Say what you want about Bob Balaban’s horror comedy “My Boyfriend’s Back,” but it’s one of the more pleasant and twisted films to ever come out of the nineties. This was a decade where horror almost died, and what horror there was was deadly serious. “My Boyfriend’s Back” is a funny and sometimes demented take on acceptance with Andrew Lowery giving a bang up performance as Johnny Dingle. Dingle is a love starved high schooler who has the deepest affections for his lifelong love Missy McCloud. To win her heart, he stages a fake grocery store robbery to save her, but things go awry when an actual robbery ensues, and Johnny is murdered. Mysteriously, he comes back from the dead and is told that he can lurk around, but only in the confines of the town cemetery.
If he steps out, consequences could be dire. Surely enough, hoping to get a second chance with Missy, Dingle re-integrates in to his old school and family, and realizes that he’s not only garnering the habits of a typical zombies, but he’s also having a problem keeping his body parts on his person. This opens up the door for Balaban and writer Dean Lorey to prop up a lot of gross out comedy that’s more grotesque than funny, to be honest. In either case, while Johnny is rotting he also garners immense hunger and finds a taste for human flesh that he’s unwilling to indulge in, even when his loving parents accept his state of being and kidnap a child for him to chomp down on. “My Boyfriend’s Back” is surely not high art, but it does get the job done with quick laughs and some a unique tone that lands well thanks to the tongue in cheek performances by folks like Cloris Leachman, star Lowery, and Traci Lind, who is just gorgeous as Missy.
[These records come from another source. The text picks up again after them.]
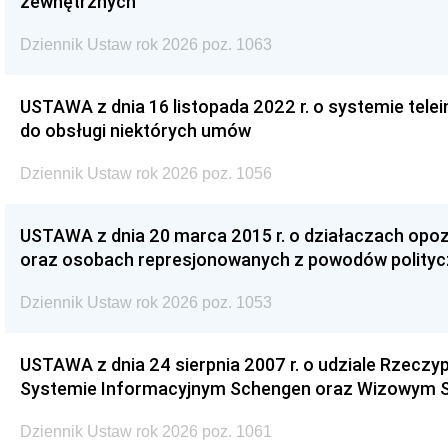
zewnętrznych
Dziennik Ustaw rok 2026 poz. 1063
USTAWA z dnia 16 listopada 2022 r. o systemie te
do obsługi niektórych umów
Dziennik Ustaw rok 2026 poz. 1056
USTAWA z dnia 20 marca 2015 r. o działaczach opoz
oraz osobach represjonowanych z powodów polity
Dziennik Ustaw rok 2026 poz. 1053
USTAWA z dnia 24 sierpnia 2007 r. o udziale Rzeczyp
Systemie Informacyjnym Schengen oraz Wizowym 
Dziennik Ustaw rok 2026 poz. 1061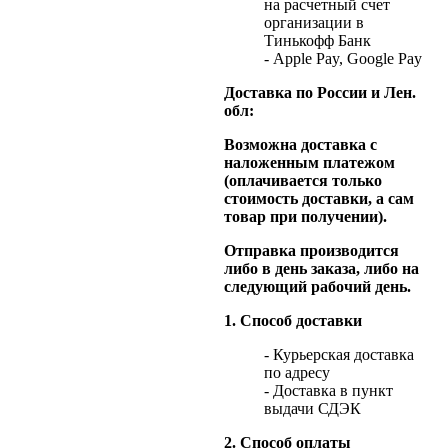
на расчетный счет
организации в
Тинькофф Банк
- Apple Pay, Google Pay
Доставка по России и Лен.
обл:
Возможна доставка с
наложенным платежом
(оплачивается только
стоимость доставки, а сам
товар при получении).
Отправка производится
либо в день заказа, либо на
следующий рабочий день.
1. Способ доставки
- Курьерская доставка
по адресу
- Доставка в пункт
выдачи СДЭК
2. Способ оплаты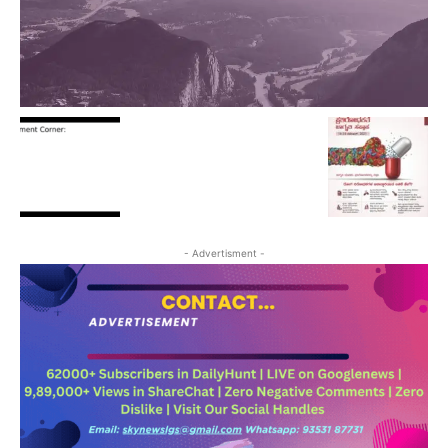
- Advertisment -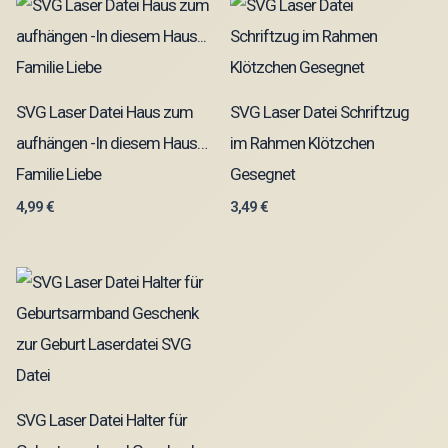
SVG Laser Datei Haus zum
SVG Laser Datei Schriftzug
aufhängen -In diesem Haus…
im Rahmen Klötzchen
Familie Liebe
Gesegnet
4,99
€
3,49
€
SVG Laser Datei Halter für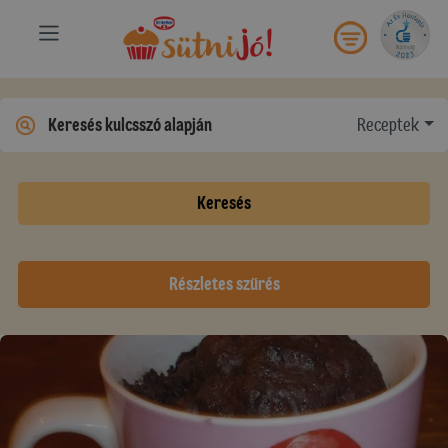
Receptek
Keresés
Részletes szűrés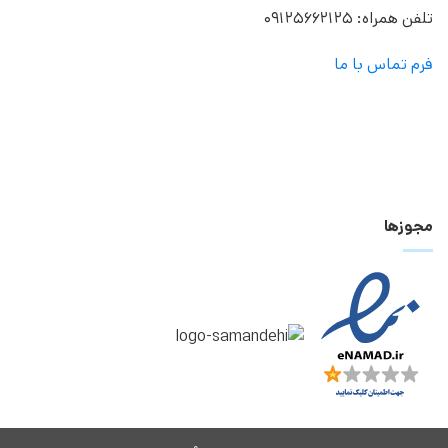
تلفن همراه: 09125662125
فرم تماس با ما
مجوزها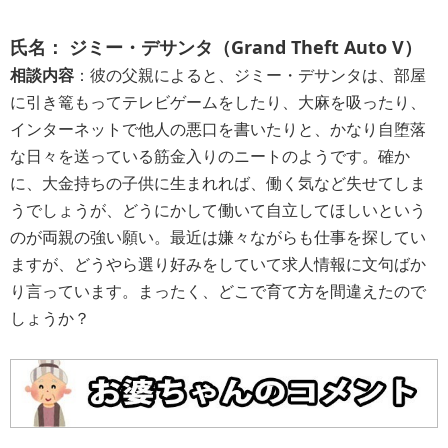
氏名： ジミー・デサンタ（Grand Theft Auto V）
相談内容
：彼の父親によると、ジミー・デサンタは、部屋
に引き篭もってテレビゲームをしたり、大麻を吸ったり、
インターネットで他人の悪口を書いたりと、かなり自堕落
な日々を送っている筋金入りのニートのようです。確か
に、大金持ちの子供に生まれれば、働く気など失せてしま
うでしょうが、どうにかして働いて自立してほしいという
のが両親の強い願い。最近は嫌々ながらも仕事を探してい
ますが、どうやら選り好みをしていて求人情報に文句ばか
り言っています。まったく、どこで育て方を間違えたので
しょうか？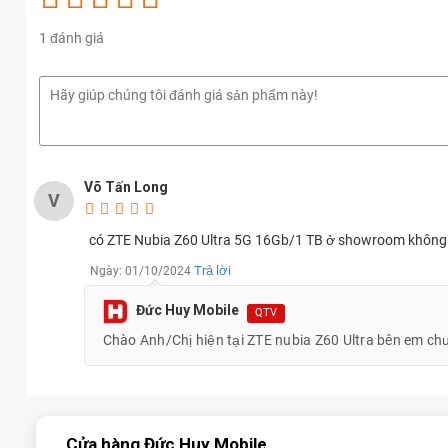
1 đánh giá
Võ Tấn Long
V
có ZTE Nubia Z60 Ultra 5G 16Gb/1 TB ở showroom không
Trả lời
Ngày: 01/10/2024
Đức Huy Mobile
QTV
Chào Anh/Chị hiện tại ZTE nubia Z60 Ultra bên em ch
Cửa hàng Đức Huy Mobile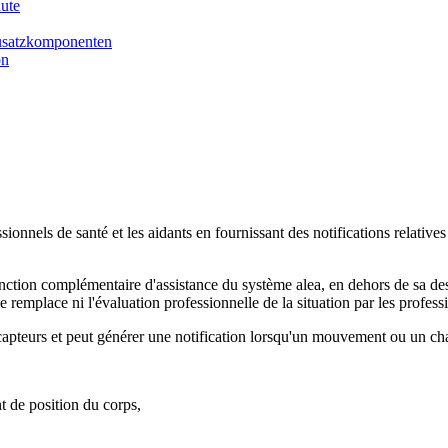
hute
Zusatzkomponenten
on
ssionnels de santé et les aidants en fournissant des notifications relat
nction complémentaire d'assistance du système alea, en dehors de sa des
e remplace ni l'évaluation professionnelle de la situation par les profes
s capteurs et peut générer une notification lorsqu'un mouvement ou un ch
 de position du corps,
,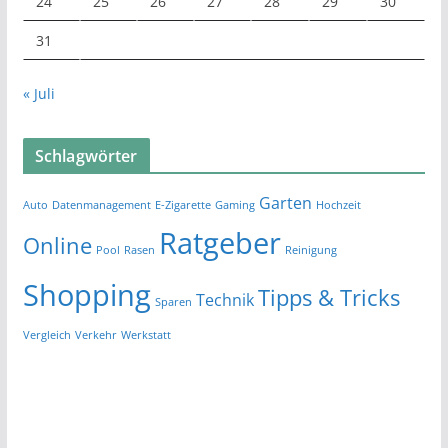
24
25
26
27
28
29
30
31
« Juli
Schlagwörter
Garten
Auto
Datenmanagement
E-Zigarette
Gaming
Hochzeit
Ratgeber
Online
Pool
Rasen
Reinigung
Shopping
Tipps & Tricks
Technik
Sparen
Vergleich
Verkehr
Werkstatt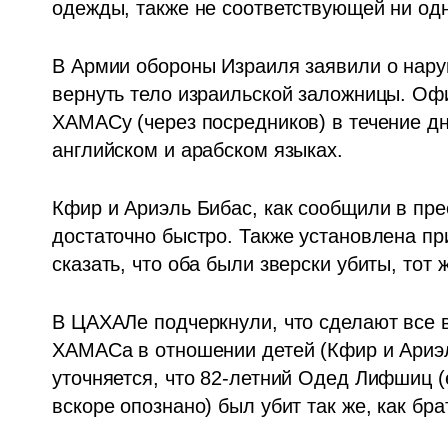
одежды, также не соответствующей ни одн
В Армии обороны Израиля заявили о нару
вернуть тело израильской заложницы. Оф
ХАМАСу (через посредников) в течение дня
английском и арабском языках.
Кфир и Ариэль Бибас, как сообщили в пр
достаточно быстро. Также установлена при
сказать, что оба были зверски убиты, тот
В ЦАХАЛе подчеркнули, что сделают все в
ХАМАСа в отношении детей (Кфир и Ариэл
уточняется, что 82-летний Одед Лифшиц (е
вскоре опознано) был убит так же, как бра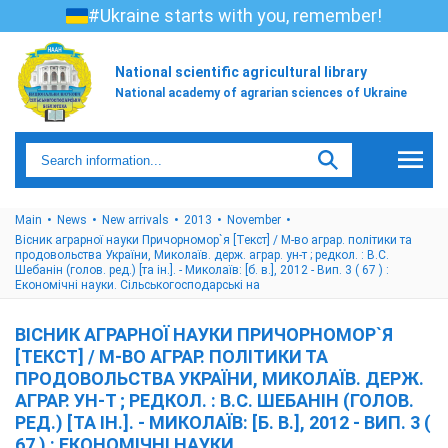
#Ukraine starts with you, remember!
National scientific agricultural library
National academy of agrarian sciences of Ukraine
Main
News
New arrivals
2013
November
Вісник аграрної науки Причорномор`я [Текст] / М-во аграр. політики та
продовольства України, Миколаїв. держ. аграр. ун-т ; редкол. : В.С.
Шебанін (голов. ред.) [та ін.]. - Миколаїв: [б. в.], 2012 - Вип. 3 ( 67 ) :
Економічні науки. Сільськогосподарські на
ВІСНИК АГРАРНОЇ НАУКИ ПРИЧОРНОМОР`Я
[ТЕКСТ] / М-ВО АГРАР. ПОЛІТИКИ ТА
ПРОДОВОЛЬСТВА УКРАЇНИ, МИКОЛАЇВ. ДЕРЖ.
АГРАР. УН-Т ; РЕДКОЛ. : В.С. ШЕБАНІН (ГОЛОВ.
РЕД.) [ТА ІН.]. - МИКОЛАЇВ: [Б. В.], 2012 - ВИП. 3 (
67 ) : ЕКОНОМІЧНІ НАУКИ.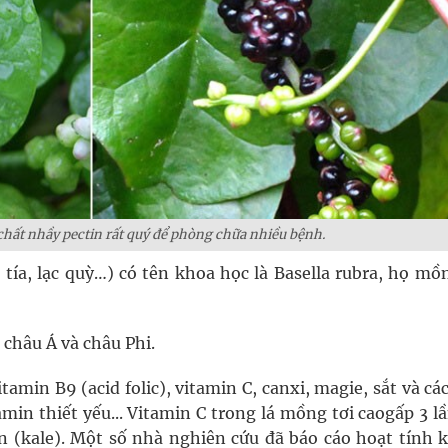
hất nhầy pectin rất quý để phòng chữa nhiều bệnh.
ía, lạc quỳ…) có tên khoa học là Basella rubra, họ mồ
c châu Á và châu Phi.
tamin B9 (acid folic), vitamin C, canxi, magie, sắt và cá
amin thiết yếu... Vitamin C trong lá mồng tơi caogấp 3 l
oăn (kale). Một số nhà nghiên cứu đã báo cáo hoạt tính 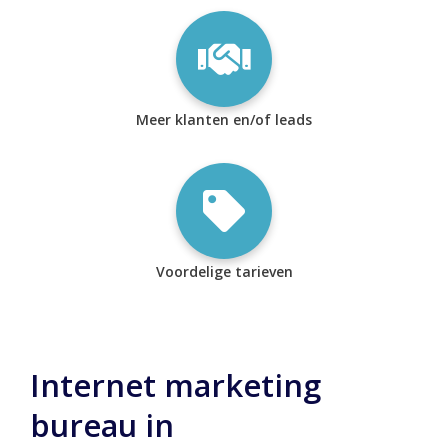
Meer klanten en/of leads
Voordelige tarieven
Internet marketing
bureau in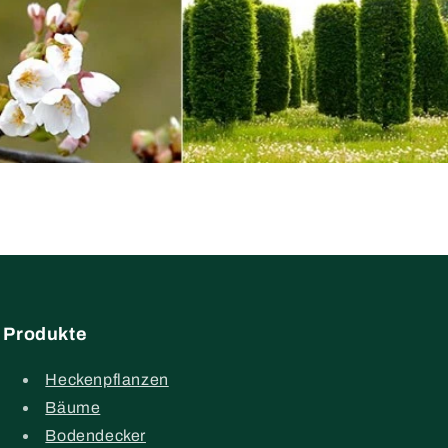
Produkte
Heckenpflanzen
Bäume
Bodendecker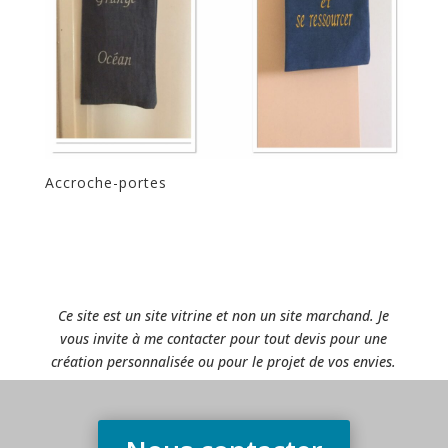
Accroche-portes
Ce site est un site vitrine et non un site marchand. Je
vous invite à me contacter pour tout devis pour une
création personnalisée ou pour le projet de vos envies.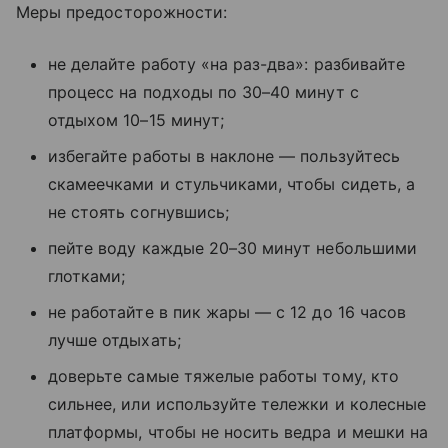
Меры предосторожности:
не делайте работу «на раз-два»: разбивайте
процесс на подходы по 30–40 минут с
отдыхом 10–15 минут;
избегайте работы в наклоне — пользуйтесь
скамеечками и стульчиками, чтобы сидеть, а
не стоять согнувшись;
пейте воду каждые 20–30 минут небольшими
глотками;
не работайте в пик жары — с 12 до 16 часов
лучше отдыхать;
доверьте самые тяжелые работы тому, кто
сильнее, или используйте тележки и колесные
платформы, чтобы не носить ведра и мешки на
There’s also a very early turn by Matthew McConaughey and a supporting performance by a very young Phillip Seymour Hoffman as a school bully who gets an unfortunate axe to the skull. “My Boyfriend’s Back” doesn’t always serve up the ideas about acceptance and prejudice well, but it does do a great job unfolding an underdog tale of a well meaning guy whose love for a girl transcends death. It’s one of my genre favorites of the nineties, and I’m glad it finally has a treatment on Blu-Ray for the small fanbase. Sadly, Mill Creek doesn’t provide fans with extras for the movie. There isn’t even an original trailer to be found, but hey, at least the movie is on Blu-Ray. I’m a glass half full kind of guy.